| Work task |
Of all the entries below, only the lines from the one with "-лица корисници на гарантирана минимална" up to and including the one with "HON-SH5 RD/L" are to be duplicated exactly.

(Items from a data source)
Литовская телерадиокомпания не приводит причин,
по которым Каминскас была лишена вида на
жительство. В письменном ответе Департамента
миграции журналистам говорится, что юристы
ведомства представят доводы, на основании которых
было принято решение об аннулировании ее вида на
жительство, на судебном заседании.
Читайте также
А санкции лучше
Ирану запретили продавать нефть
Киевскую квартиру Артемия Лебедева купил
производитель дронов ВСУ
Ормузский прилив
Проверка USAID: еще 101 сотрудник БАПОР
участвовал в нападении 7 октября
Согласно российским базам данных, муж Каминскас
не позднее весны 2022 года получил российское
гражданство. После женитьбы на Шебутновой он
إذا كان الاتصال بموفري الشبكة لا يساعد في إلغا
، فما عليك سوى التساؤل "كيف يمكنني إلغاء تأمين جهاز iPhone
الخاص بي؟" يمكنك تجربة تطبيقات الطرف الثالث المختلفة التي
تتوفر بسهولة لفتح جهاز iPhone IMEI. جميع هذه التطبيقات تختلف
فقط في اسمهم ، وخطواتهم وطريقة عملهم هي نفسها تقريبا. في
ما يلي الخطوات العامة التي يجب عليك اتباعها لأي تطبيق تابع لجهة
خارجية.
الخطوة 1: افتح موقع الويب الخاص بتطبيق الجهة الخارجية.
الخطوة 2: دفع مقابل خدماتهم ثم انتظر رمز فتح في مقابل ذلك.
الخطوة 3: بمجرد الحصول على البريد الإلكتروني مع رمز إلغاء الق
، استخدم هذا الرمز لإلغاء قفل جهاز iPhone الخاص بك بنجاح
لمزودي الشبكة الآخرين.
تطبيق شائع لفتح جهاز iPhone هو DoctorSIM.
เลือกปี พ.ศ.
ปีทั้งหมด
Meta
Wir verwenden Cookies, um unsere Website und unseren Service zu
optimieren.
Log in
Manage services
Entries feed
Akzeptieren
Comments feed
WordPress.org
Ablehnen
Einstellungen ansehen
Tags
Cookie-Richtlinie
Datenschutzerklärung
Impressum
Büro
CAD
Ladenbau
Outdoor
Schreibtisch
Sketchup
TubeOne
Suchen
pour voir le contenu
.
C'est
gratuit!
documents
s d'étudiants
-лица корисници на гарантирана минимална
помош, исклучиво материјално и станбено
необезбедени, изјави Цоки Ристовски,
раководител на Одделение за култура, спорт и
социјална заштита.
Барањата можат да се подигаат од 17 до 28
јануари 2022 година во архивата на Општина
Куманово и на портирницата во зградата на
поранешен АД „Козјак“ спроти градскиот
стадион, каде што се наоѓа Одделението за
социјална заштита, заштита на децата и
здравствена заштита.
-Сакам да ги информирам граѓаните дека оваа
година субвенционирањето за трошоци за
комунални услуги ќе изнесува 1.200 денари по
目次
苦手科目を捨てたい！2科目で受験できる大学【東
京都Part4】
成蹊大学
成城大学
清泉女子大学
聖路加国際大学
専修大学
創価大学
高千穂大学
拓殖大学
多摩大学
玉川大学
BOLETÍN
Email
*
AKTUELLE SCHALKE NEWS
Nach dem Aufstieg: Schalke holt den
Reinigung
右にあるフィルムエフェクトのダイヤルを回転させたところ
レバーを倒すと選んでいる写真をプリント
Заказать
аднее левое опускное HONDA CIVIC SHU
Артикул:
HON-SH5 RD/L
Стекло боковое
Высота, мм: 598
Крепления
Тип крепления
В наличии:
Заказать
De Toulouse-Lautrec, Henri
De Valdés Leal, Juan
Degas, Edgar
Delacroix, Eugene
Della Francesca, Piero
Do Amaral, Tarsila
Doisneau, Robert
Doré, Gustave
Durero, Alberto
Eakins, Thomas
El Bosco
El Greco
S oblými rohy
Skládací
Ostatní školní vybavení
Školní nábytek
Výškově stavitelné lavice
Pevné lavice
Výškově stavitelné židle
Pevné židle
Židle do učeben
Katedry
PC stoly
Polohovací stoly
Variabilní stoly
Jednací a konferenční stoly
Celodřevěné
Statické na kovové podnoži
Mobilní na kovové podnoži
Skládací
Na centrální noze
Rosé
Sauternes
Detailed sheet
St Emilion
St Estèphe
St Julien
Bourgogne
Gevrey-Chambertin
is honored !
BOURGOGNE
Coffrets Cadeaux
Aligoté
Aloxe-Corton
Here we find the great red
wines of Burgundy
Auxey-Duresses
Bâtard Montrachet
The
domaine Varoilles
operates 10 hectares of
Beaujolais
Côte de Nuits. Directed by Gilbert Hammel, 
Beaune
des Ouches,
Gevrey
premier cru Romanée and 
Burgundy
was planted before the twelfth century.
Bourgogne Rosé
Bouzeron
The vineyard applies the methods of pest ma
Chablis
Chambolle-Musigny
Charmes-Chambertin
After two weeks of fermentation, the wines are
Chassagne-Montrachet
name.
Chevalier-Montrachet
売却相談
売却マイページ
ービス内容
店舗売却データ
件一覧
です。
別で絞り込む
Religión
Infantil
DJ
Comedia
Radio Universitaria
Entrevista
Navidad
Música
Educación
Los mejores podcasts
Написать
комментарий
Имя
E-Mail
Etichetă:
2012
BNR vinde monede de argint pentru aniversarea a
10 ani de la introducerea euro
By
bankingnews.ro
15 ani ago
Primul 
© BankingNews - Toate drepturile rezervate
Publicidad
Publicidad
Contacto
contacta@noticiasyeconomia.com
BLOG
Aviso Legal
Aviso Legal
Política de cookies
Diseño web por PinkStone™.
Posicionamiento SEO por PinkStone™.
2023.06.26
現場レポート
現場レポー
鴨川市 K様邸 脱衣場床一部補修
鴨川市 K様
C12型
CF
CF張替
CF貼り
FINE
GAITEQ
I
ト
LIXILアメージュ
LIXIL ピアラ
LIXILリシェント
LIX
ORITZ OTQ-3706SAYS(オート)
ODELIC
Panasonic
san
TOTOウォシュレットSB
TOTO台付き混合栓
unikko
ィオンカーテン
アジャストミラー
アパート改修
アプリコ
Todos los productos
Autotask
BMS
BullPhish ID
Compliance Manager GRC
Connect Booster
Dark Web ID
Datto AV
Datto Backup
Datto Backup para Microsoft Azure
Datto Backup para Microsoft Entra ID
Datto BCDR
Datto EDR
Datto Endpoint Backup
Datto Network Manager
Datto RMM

| Exercise answer |
-лица корисници на гарантирана минимална
помош, исклучиво материјално и станбено
необезбедени, изјави Цоки Ристовски,
раководител на Одделение за култура, спорт и
социјална заштита.
Барањата можат да се подигаат од 17 до 28
јануари 2022 година во архивата на Општина
Куманово и на портирницата во зградата на
поранешен АД „Козјак“ спроти градскиот
стадион, каде што се наоѓа Одделението за
социјална заштита, заштита на децата и
здравствена заштита.
-Сакам да ги информирам граѓаните дека оваа
година субвенционирањето за трошоци за
комунални услуги ќе изнесува 1.200 денари по
目次
苦手科目を捨てたい！2科目で受験できる大学【東
京都Part4】
成蹊大学
成城大学
清泉女子大学
聖路加国際大学
専修大学
創価大学
高千穂大学
拓殖大学
多摩大学
玉川大学
BOLETÍN
Email
*
AKTUELLE SCHALKE NEWS
Nach dem Aufstieg: Schalke holt den
Reinigung
右にあるフィルムエフェクトのダイヤルを回転させたところ
レバーを倒すと選んでいる写真をプリント
Заказать
аднее левое опускное HONDA CIVIC SHU
Артикул:
HON-SH5 RD/L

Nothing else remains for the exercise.